Si todo estuviera previamente escrito, si hubiese alguna
suerte de destino o de mente superior
que conociese de antemano todos los acontecimientos, quedaríamos convertidos ipso facto en marionetas en manos de un
titiritero: representaríamos a lo largo de nuestra vida una pseudohistoria de
la que nos creemos protagonistas, pero en la que nada decidiríamos realmente,
nada podríamos hacer de original o de personal, pues seríamos simplemente una
moto de polvo en un inmenso guión donde todo está escrito, predeterminado,
decidido antes de que suceda
Los principales caldos de cultivo adivinatorios son la magia
y la superstición, a fin de lograr remedios eficaces contra la
inseguridad. En la incertidumbre ante un
suceso futuro inquietante (un examen difícil, una operación de riesgo, un
viaje…) o relevante (matrimonio, finanzas, cambios…), algunos optan por que les
sean propicias las fuerzas o entidades que supuestamente conocen el resultado
(dioses, vírgenes, santos, demonios, númenes o fuerzas del destino, según los
casos y los gustos). Por ejemplo, se
santiguan para lograr o evitar algo, ponen velas para que intercedan a su favor, portan amuletos, medallas, patas de
conejo o estampitas, rezan, echan sal detrás del hombro, tocan madera, hacen
cábalas por una prenda interior puesta al revés, llevan algo rojo en
Nochevieja, hacen cola para tocar los pies de una imagen, buscan un trébol de
cuatro hojas, evitan el color amarillo en el escenario, echan agua sobre la
cabeza de alguien para lavar sus pecados, adquieren bulas y indulgencias,
recorren caminos y hacen peregrinaciones devotas, curativas y milagrosas,
aprovechan años, meses, semanas o días que creen especialmente cercanos a lo
numinoso, repiten jaculatorias o ponen todo su esfuerzo en interpretar los
supuestos secretos de Nostradamus, Rasputín, San Malaquías o los pastorcillos
de Fátima …
Pocos declaran seriamente su fe en el pulpo Paul, pero muchos han
presenciado, llenos de curiosidad, sus dotes predictivas.
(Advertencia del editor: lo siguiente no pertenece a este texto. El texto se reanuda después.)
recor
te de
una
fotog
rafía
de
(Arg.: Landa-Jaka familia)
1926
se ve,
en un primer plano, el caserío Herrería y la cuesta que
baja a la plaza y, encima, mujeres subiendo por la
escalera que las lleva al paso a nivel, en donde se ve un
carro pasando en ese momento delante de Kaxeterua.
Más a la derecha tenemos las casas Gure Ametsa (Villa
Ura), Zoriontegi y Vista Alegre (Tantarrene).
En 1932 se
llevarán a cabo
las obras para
Y es que cuesta
aceptar que cada ser humano es el único protagonista final de su vida, el
responsable último de lo que va haciendo de sí mismo, pues solo de él debe
depender lo que hace y deja de hacer con su vida. Nos han inculcado desde la
infancia que hay fuerzas superiores que nos han creado, que cuidan de nosotros,
que finalmente nos premian y nos castigan según nuestras obras (aunque eso
conduzca al callejón sin salida de que entonces no somos libres, pues esas
fuerzas superiores conocían ya antes de que naciéramos el resultado final de
nuestras acciones). Nos han metido en la mente la idea de un pulpo supremo
y de una miríada de cefalópodos
auxiliares más a quienes podemos recurrir. Por eso, quienes así lo asumen
cumplen también el diagnóstico que sobre ellos hizo el pensador L. Feuerbach: personas que proyectan en
realidades ficticias su propia identidad, sus anhelos de felicidad, seguridad, pervivencia
y bienestar. Al crear esas realidades ficticias fuera de sí mismas, estas
personas se enajenan, renuncian a su auténtica y verdadera identidad, no son
capaces ya de valerse a no ser a través de las ficciones que han creado. La
creencia en un destino o en una entidad que todo lo sabe y el afán de conocer
el futuro de antemano no son sino el eco de nuestro miedo a la incertidumbre.